Data records
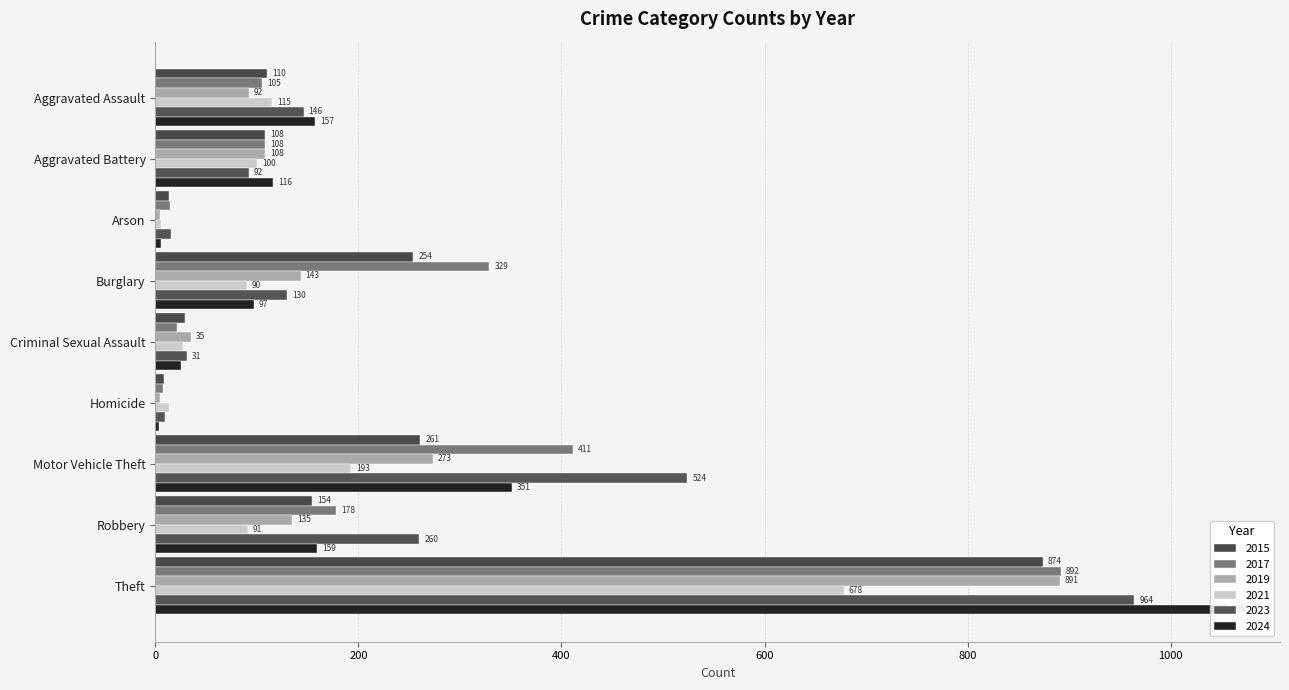

Is it true that 2021 equals 43 at Aggravated Battery?

False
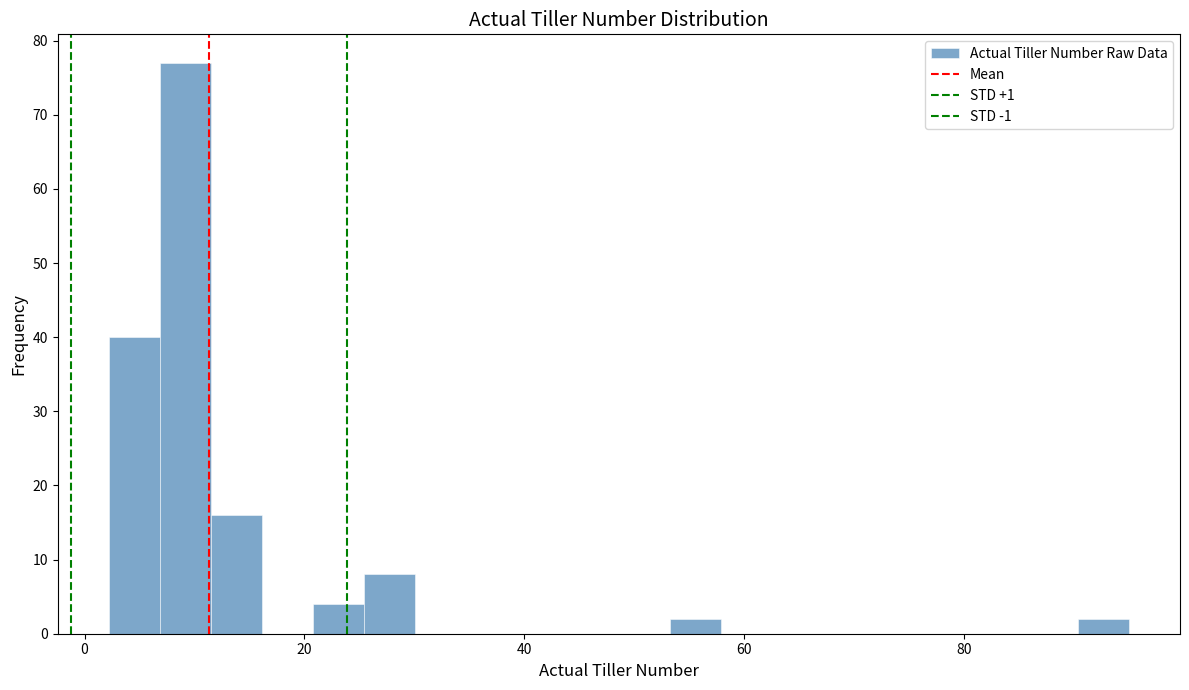

Around what value on the x-axis is the tallest bar? Give the approximate position of its centre, as read against the axis.

10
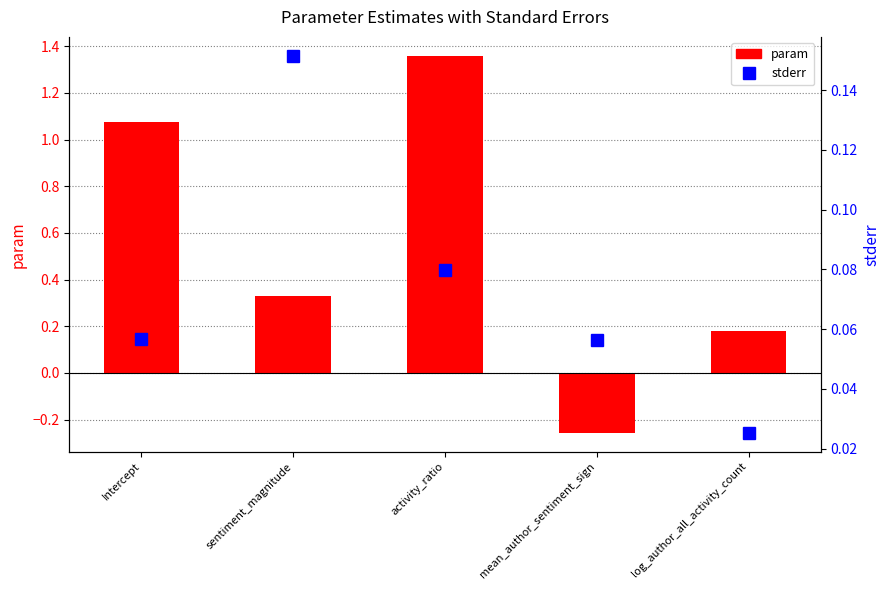

Which category has the lowest value across all series?

mean_author_sentiment_sign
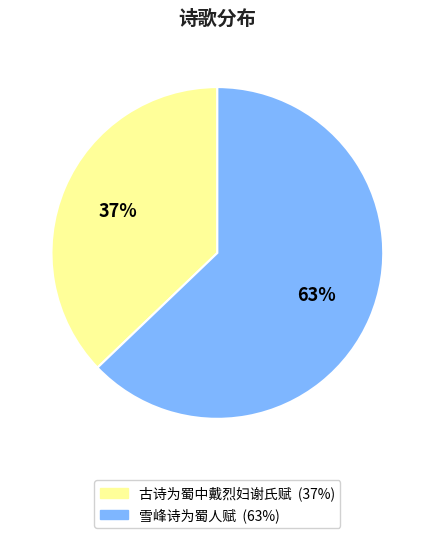

Rank the categories by value from highest to lowest.

雪峰诗为蜀人赋, 古诗为蜀中戴烈妇谢氏赋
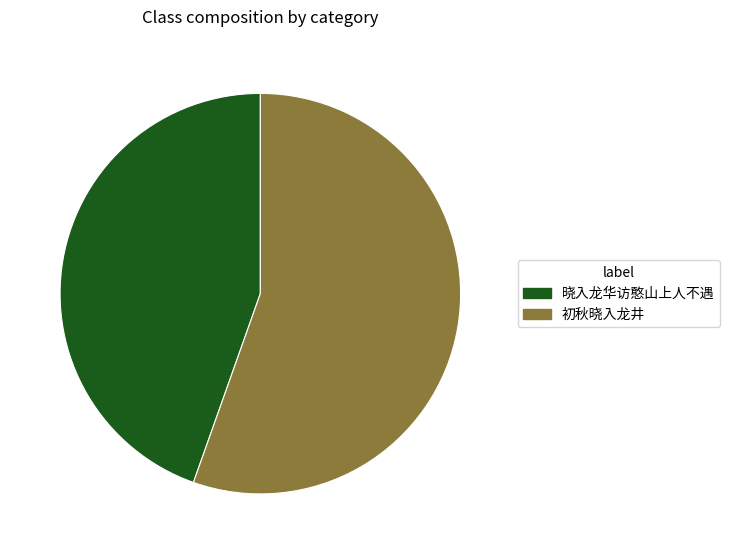

Is there a majority slice in this chart?

Yes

### WHAT TO WORK ON
Rewrite the lines above, switching "value" to "number" wherever it occurs and keeping everything else unchanged. Omit the pictures.

### EXERCISE SOLUTION
Is it true that 2021 equals 43 at Aggravated Battery?

False

Around what number on the x-axis is the tallest bar? Give the approximate position of its centre, as read against the axis.

10

Which category has the lowest number across all series?

mean_author_sentiment_sign

Rank the categories by number from highest to lowest.

雪峰诗为蜀人赋, 古诗为蜀中戴烈妇谢氏赋

Is there a majority slice in this chart?

Yes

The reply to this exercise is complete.